===== Data shown

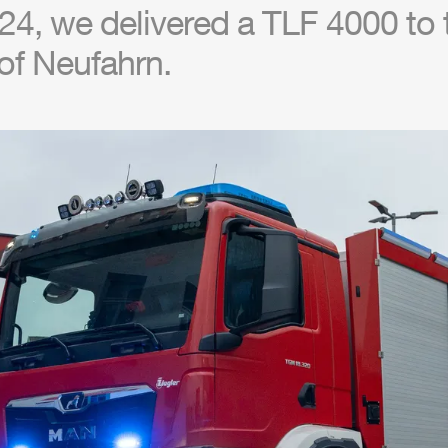
24, we delivered a
TLF
4000 to t
of Neufahrn.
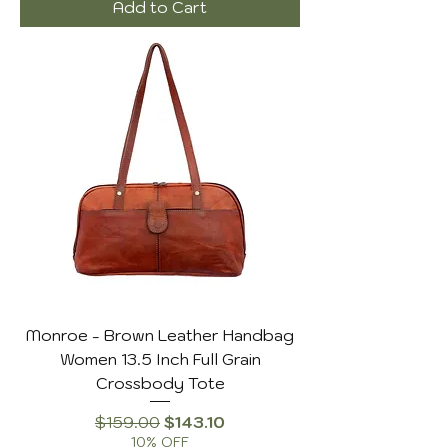
Add to Cart
Monroe - Brown Leather Handbag
Women 13.5 Inch Full Grain
Crossbody Tote
Regular Price
Sale Price
$159.00
$143.10
10% OFF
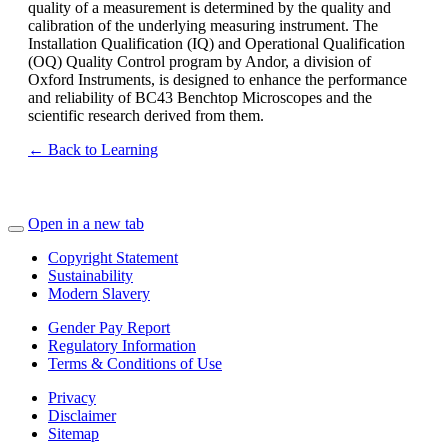
quality of a measurement is determined by the quality and
calibration of the underlying measuring instrument. The
Installation Qualification (IQ) and Operational Qualification
(OQ) Quality Control program by Andor, a division of
Oxford Instruments, is designed to enhance the performance
and reliability of BC43 Benchtop Microscopes and the
scientific research derived from them.
← Back to Learning
Open in a new tab
Copyright Statement
Sustainability
Modern Slavery
Gender Pay Report
Regulatory Information
Terms & Conditions of Use
Privacy
Disclaimer
Sitemap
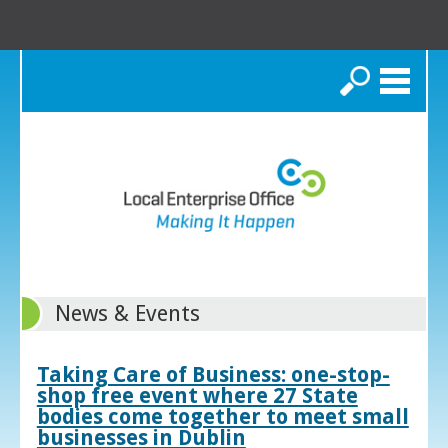
Search
News & Events
Taking Care of Business: one-stop-
shop free event where 27 State
bodies come together to meet small
businesses in Dublin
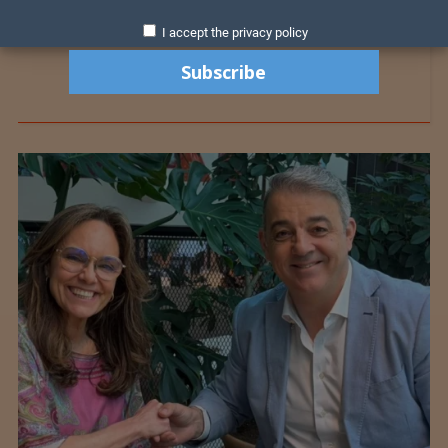
I accept the privacy policy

==========

- Exercise aim -
Arrange the text read from all five entries as a JSON array of strings, one string per line, with blank lines omitted. Leave the pictures out of the array.

- Response for this exercise -
[
  "24, we delivered a",
  "TLF",
  "4000 to t",
  "of Neufahrn.",
  "Add to Cart",
  "Monroe - Brown Leather Handbag",
  "Women 13.5 Inch Full Grain",
  "Crossbody Tote",
  "Regular Price",
  "Sale Price",
  "$159.00",
  "$143.10",
  "10% OFF",
  "quality of a measurement is determined by the quality and",
  "calibration of the underlying measuring instrument. The",
  "Installation Qualification (IQ) and Operational Qualification",
  "(OQ) Quality Control program by Andor, a division of",
  "Oxford Instruments, is designed to enhance the performance",
  "and reliability of BC43 Benchtop Microscopes and the",
  "scientific research derived from them.",
  "← Back to Learning",
  "Open in a new tab",
  "Copyright Statement",
  "Sustainability",
  "Modern Slavery",
  "Gender Pay Report",
  "Regulatory Information",
  "Terms & Conditions of Use",
  "Privacy",
  "Disclaimer",
  "Sitemap",
  "Search",
  "News & Events",
  "Taking Care of Business: one-stop-",
  "shop free event where 27 State",
  "bodies come together to meet small",
  "businesses in Dublin",
  "I accept the privacy policy"
]